Below are the records; copy each line in them that holds the word "href".
BEGIN PROVIDED RECORDS
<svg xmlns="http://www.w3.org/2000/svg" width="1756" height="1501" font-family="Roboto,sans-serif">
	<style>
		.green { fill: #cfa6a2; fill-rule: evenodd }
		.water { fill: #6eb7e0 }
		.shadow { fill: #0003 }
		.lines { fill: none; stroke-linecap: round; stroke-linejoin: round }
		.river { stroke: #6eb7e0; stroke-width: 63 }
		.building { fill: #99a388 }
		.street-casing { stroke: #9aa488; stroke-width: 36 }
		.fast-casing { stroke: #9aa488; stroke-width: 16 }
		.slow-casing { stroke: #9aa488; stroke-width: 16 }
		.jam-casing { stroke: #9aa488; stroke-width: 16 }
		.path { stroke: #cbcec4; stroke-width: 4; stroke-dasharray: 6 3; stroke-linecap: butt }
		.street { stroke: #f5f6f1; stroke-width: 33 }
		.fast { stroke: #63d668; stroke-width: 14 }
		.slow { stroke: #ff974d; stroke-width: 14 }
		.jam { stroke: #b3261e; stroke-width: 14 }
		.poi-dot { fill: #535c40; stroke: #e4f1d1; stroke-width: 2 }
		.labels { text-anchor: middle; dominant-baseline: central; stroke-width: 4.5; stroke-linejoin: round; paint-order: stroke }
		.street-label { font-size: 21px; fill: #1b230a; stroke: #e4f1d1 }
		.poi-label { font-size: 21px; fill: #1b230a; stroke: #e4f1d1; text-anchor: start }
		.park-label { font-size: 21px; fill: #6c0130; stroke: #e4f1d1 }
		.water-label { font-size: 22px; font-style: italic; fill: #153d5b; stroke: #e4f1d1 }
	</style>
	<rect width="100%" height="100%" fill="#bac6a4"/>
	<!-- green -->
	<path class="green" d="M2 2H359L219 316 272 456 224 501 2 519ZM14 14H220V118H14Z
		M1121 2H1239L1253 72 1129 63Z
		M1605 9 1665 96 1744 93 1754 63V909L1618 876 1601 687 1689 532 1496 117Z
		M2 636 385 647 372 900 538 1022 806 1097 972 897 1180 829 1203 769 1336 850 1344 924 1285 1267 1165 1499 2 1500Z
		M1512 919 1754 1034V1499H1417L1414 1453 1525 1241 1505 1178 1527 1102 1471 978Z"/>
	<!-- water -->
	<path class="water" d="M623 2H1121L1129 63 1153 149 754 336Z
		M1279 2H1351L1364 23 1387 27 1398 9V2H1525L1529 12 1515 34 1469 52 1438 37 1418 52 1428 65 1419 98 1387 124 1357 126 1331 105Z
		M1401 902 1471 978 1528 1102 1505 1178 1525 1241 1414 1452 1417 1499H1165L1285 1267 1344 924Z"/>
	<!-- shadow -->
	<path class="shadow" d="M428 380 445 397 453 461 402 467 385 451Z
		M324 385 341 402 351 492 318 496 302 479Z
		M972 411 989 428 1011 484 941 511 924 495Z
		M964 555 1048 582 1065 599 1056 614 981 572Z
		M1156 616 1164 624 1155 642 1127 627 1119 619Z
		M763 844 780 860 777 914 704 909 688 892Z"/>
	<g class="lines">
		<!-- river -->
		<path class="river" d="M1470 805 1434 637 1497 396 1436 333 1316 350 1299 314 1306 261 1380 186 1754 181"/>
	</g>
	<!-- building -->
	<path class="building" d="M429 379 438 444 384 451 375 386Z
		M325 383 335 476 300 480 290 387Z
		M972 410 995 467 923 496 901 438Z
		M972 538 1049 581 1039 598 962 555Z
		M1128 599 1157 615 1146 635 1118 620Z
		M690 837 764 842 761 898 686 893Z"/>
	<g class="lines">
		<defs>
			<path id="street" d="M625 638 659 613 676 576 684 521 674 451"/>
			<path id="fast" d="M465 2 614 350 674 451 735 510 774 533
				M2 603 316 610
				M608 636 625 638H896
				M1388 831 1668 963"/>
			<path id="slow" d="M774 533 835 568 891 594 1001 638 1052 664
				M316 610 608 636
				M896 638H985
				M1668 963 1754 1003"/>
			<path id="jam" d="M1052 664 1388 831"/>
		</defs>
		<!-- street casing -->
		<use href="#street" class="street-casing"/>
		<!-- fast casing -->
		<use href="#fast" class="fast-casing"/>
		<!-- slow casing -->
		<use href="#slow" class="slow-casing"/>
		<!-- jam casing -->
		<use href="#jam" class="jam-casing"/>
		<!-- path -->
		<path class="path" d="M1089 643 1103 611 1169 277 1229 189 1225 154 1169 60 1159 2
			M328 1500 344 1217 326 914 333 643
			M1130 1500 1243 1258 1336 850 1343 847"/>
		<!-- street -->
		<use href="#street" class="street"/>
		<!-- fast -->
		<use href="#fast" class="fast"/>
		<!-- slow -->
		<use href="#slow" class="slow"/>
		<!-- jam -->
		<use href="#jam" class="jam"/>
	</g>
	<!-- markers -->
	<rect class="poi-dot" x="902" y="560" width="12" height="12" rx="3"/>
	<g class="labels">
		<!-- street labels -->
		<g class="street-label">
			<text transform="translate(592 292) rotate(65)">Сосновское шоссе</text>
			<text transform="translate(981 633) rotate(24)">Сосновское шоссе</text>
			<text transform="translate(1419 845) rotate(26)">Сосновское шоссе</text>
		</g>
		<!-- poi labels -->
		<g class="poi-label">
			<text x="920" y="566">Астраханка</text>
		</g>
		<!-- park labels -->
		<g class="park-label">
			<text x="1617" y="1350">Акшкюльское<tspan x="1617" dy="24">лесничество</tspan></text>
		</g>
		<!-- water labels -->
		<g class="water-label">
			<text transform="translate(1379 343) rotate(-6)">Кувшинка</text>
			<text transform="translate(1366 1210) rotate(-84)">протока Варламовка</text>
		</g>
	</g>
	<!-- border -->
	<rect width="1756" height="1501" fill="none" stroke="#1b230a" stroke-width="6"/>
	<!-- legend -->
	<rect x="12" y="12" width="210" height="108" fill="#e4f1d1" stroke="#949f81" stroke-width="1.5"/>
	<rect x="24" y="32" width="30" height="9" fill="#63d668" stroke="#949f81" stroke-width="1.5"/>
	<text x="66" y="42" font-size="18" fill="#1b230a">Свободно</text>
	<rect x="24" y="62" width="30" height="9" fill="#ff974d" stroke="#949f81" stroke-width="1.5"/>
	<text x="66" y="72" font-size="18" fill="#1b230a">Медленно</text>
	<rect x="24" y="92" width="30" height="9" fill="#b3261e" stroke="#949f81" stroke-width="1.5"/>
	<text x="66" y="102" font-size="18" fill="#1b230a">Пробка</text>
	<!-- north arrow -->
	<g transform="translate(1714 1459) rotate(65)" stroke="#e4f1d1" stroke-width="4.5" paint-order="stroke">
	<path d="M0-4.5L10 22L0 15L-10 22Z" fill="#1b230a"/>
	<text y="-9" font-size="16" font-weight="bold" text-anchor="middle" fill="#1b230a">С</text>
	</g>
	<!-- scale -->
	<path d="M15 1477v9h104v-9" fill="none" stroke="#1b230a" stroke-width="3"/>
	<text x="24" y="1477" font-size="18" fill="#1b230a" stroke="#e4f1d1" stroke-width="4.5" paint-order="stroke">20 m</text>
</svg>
END PROVIDED RECORDS
- [ANSWER SECTION]
		<use href="#street" class="street-casing"/>
		<use href="#fast" class="fast-casing"/>
		<use href="#slow" class="slow-casing"/>
		<use href="#jam" class="jam-casing"/>
		<use href="#street" class="street"/>
		<use href="#fast" class="fast"/>
		<use href="#slow" class="slow"/>
		<use href="#jam" class="jam"/>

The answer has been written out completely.